However, it should be noted that any change along the length of the mature miRNA is likely to be of some functional impact. miRNAs that differ only in their 3′ regions can select different targets, especially in cases where 3′ compensatory target pairing is in operation. For example, different members of the Drosophila K box miRNA family with identical seed regions nonetheless exhibit distinct capacities to regulate the proapoptotic targets grim and sickle 42. As another example, nematode let-7 and its related family members miR-48/miR-84/miR-241 have distinct capacity to regulate the lin-41 gene, which is a non-canonical, seed-mispaired target that requires 3′ compensatory pairing unique to let-7 4, 67.

Post-transcriptional editing of miRNAs

A different strategy to change a miRNA sequence, and thus diversify its function, is through RNA editing. In this process, an adenosine deaminase acts selectively within dsRNA to convert adenosine (A) residues into inosines (I) 68. Since animal miRNA precursors are necessarily composed of dsRNA, it is conceivable that some miRNAs are edited so as to affect their processing and/or their target spectra. Studies of miR-376 nicely demonstrated this principle (Figure 2C). Since a highly edited site is positioned in the middle of its “seed” region, the genomic and edited versions of miR-376a-5p are predicted to target entirely different sites. Indeed, functional tests demonstrated this to be the case 69. Systematic analysis has revealed a number of other miRNA genes that are edited at various positions 30, 70. In addition, editing might theoretically affect processing and/or loading of miRNAs, with subsequent effects on target regulation. For example, editing of the pre-mir-151 hairpin blocks its cleavage by Dicer 71.

Changes in Drosha or Dicer processing

A third mechanism that can change the sequence of mature miRNAs involves shifting their processing to create new small RNAs with different 5′ ends. As mentioned, since the 5′ end of a mature miRNA sets the register for target site recognition, even a single nucleotide shift in its 5′ end will yield a radical alteration in target selection. Some compelling examples of this mechanism emerged following careful re-inspection of long-known miRNAs. For example, “K box” miRNAs constitute the largest family of miRNAs in Drosophila 10, 72. Because many K box loci have been duplicated, the genomic mapping of several K box miRNAs is ambiguous. In particular, it was earlier presumed that several genes in the miR-2/miR-13 K box subfamily produce identical miRNAs 15, 73. For example, it was originally thought that mir-2a-1 and mir-2a-2 (Figure 3A) encode the same product, UAUCACAG CCAGCUUUGAUGAGC.

Figure 3
figure 3

Changes in Drosha or Dicer processing can diversify miRNA activity. (A) mir-2a-1 and mir-2a-2 share 27 consecutive nucleotides along their miRNA-producing arms; therefore many sequences can be mapped to either genomic locus (# loci=2). However, their unique miRNA* sequences (# loci=1) allow their respective miRNA strands to be deconvolved based on miRNA/miRNA* duplexes with 2-nt 3′ overhangs (B). This reveals the 5′ ends of miR-2a-1 and miR-2a-2 to be shifted by 2 nt with respect to each other (C). (D) An example of a rare miRNA locus that appears to be subject to alternative Dicer processing, yielding equal numbers of the distinct miRNAs miR-210.1 and miR-210.2. Note that the mir-2 and mir-210 cloning data depict the most abundant isoforms recovered from large-scale sequencing data 28; less abundant reads mapped to these loci are not shown.

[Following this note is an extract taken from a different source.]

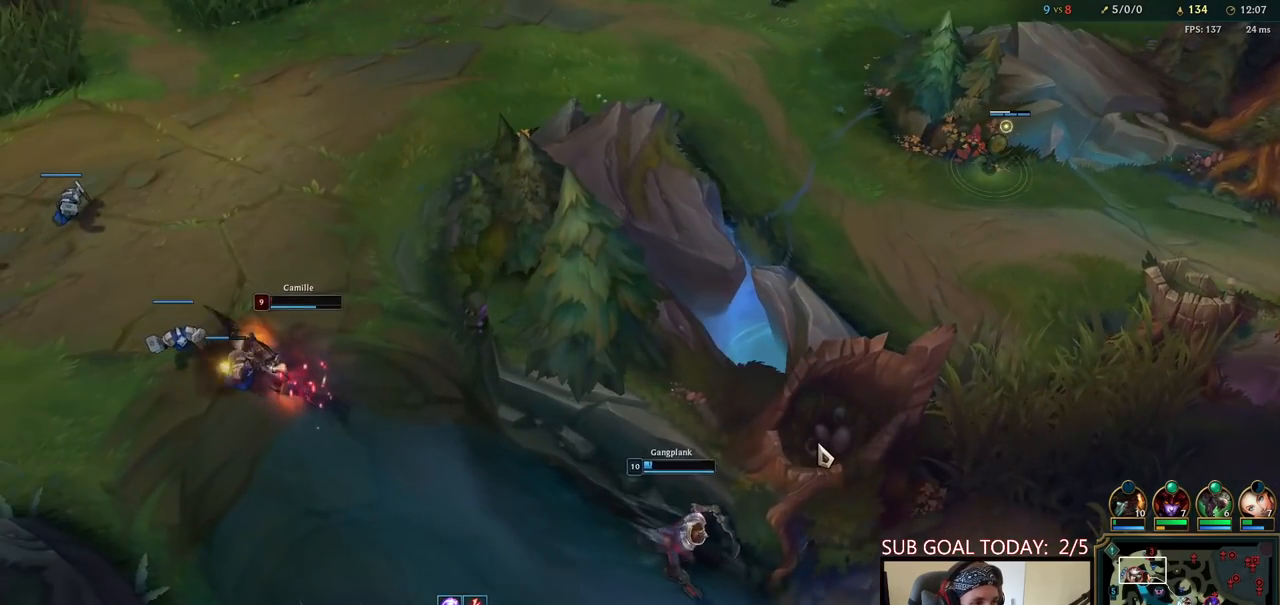
{"keys": [], "mouse": [], "events": [[83, "mouse_right", "down"], [200, "mouse_right", "up"]]}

On the contrary, close inspection of larger miRNA sequence datasets, which now included substantial numbers of miRNA* species and even cloned miRNA hairpin loops, permitted the unambiguous assignment of some miRNAs with more than one genomic match to specific miRNA hairpins 28. This revealed that certain seemingly identical miRNA loci actually generate miRNAs with completely distinct seeds, due to alternative Drosha/Dicer processing. For example, with mir-2a-1 and mir-2a-2, their unique “star” strand sequences allowed their corresponding mature miRNAs to be inferred from small RNA duplexes with 3′ overhangs (Figure 3A-3C). On this basis, one can see that miR-2a-1 and miR-2a-2 are actually distinct miRNAs with a 2-nt offset in their 5′ ends and seeds.

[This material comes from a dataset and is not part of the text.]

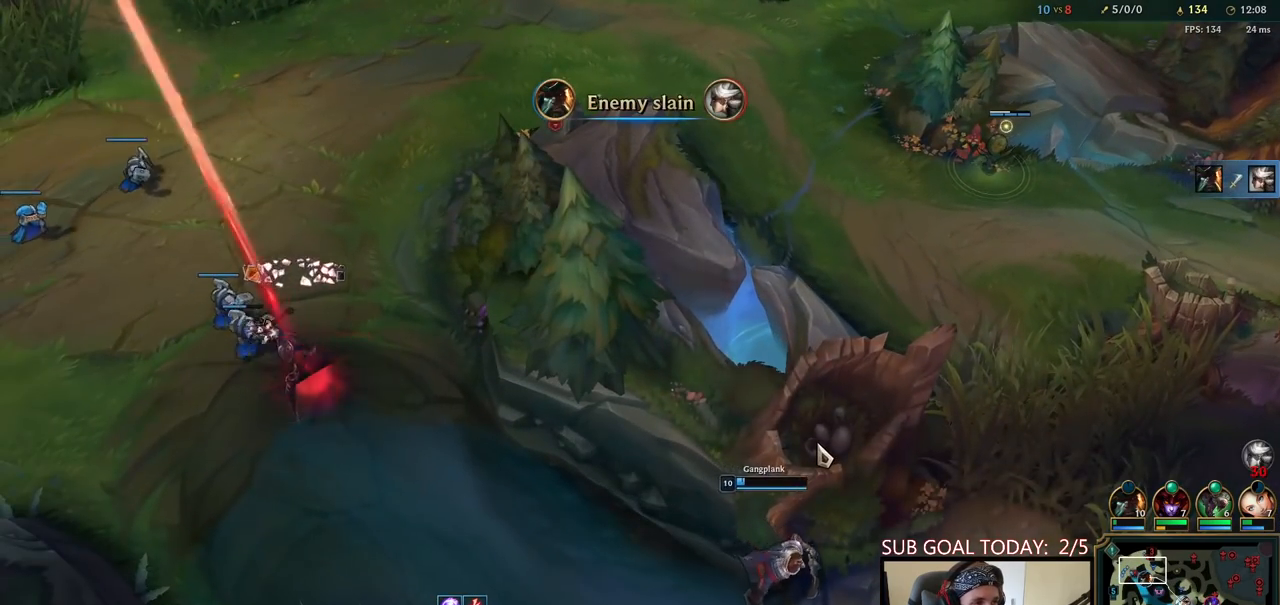
{"keys": ["space"], "mouse": ["right"], "events": [[100, "space", "down"], [117, "mouse_right", "down"], [217, "mouse_right", "up"], [283, "mouse_right", "down"], [367, "mouse_right", "up"], [383, "e", "down"], [433, "mouse_right", "down"], [467, "e", "up"]]}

In the case of the miR-2a genes, it seems that a shift in the Drosha cleavage at the hairpin base probably underlies the change in the Dicer cleavage register at the terminal loop side. However, these events can be unlinked since miRNA precursors generated from at least some non-duplicated loci in Drosophila appear to be subject to alternative Dicer processing. A particularly compelling example is miR-210 (Figure 3D), for which approximately equal numbers of miRNAs with different 5′ ends are generated from a single precursor hairpin 28. Thus, alternate miRNA processing can apparently generate functional diversity without changes to the gene sequence itself.

Changes in spatial or temporal expression pattern

It is popularly presumed that miRNA genes that produce similar or even identical miRNAs must necessarily have overlapping functions. However, this need not be the case if the miRNA genes are deployed in different places or times. Indeed, the acquisition of distinct expression domains is a common strategy for the functional diversification of duplicated protein-encoding genes, and this seems to occur frequently with miRNA genes as well.

The Drosophila K box family provides a nice illustration of this principle. There are eight genes located in four genomic clusters that comprise the miR-2/miR-13 subfamily 16. The embryonic expression patterns of three of these loci were determined, and all found to be distinct 74. In fact, miR-13b-1 and miR-13b-2, which otherwise produce the same mature miRNA (Figure 4A), have nearly non-overlapping expression in the central nervous system and muscles/gut, respectively (Figure 4B and 4C). Therefore, it is undoubtedly the case that the diversification of the K box family has been accomplished, at least in part, by deploying them in distinct spatial domains.

Figure 4
figure 4

Changes in spatial or temporal expression can diversify miRNA activity. (A) miR-13b-1 and miR-13b-2 are identical miRNAs produced from loci on different chromosomes. Their non-redundant activity is evidenced by the distinct expression of their primary transcripts in the central nervous system (B) and the gut and musculature (C). (D) The let-7 sisters comprise related miRNAs with distinct temporal expression. (E) The levels of miR-48/miR-84/miR-241 peak during the transition from L2 to L3, while the level of let-7 peaks during the transition from L4 to the adult. (F) Genetic hierarchy of the control of L2-L3 transition by miR-48/miR-84/miR-241 and control of the L4-adult transition by let-7. Note that let-7 is a unique regulator of lin-41 at this developmental stage since it requires 3′ compensatory pairing that is specific to let-7; mir-48/miR-84/miR-241 may repress hbl-1 at both stages.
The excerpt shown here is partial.